You will be happy with the trade offs ford is tuff but gm is easer on the driver in many ways.


----------



## Tommy plumber (Feb 19, 2010)

New van! Woohoo, congratulations.


----------



## KoleckeINC (Oct 22, 2011)

Nice wheels!


----------



## futz (Sep 17, 2009)

Letterrip said:


> Turning radius is immensely better on the GMC. At least on the gas version. And get some glue on blind spot mirrors.


Yes, I noticed the tighter turning radius immediately. Nice for maneuvering in tight jobsites.  Previous owner already added some convex mirrors, which help immensely. He pulled a big construction trailer in the city with it, so had to do something.

It has (I think) factory tinted windows - way too dark! That doesn't help at all with the mirror thing, unfortunately. Makes driving here on the wet coast, especially in constantly rainy winter, somewhat difficult.


----------



## Liv (Mar 17, 2014)

I have the same one. But there must be something about it because its the oldest van in the fleet yet some of my lifers like it the most...hence the reason I still have it... 

It was our 1st rig.


----------



## Keithplumbing (Mar 24, 2014)

Looks like a great van!
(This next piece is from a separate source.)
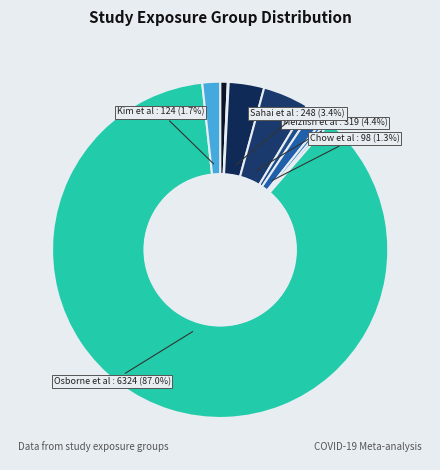

Which slice is the largest?

Osborne et al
Must be spacious to fit bathroom units in!


----------



## futz (Sep 17, 2009)

Keithplumbing said:


> Looks like a great van! Must be spacious to fit bathroom units in!


Same size as the last one. 

Lately my GCs are buying almost all their own plumbing fixtures. It's just a bunch of big box DIY crap. I just shrug and install it. Some of it's not so bad. If they want cheap then that's what they shall have. I don't care anymore. So I don't have to carry many tubs, showers, toilets or sinks anymore. But still need the room for rough-in pipe and fittings.


----------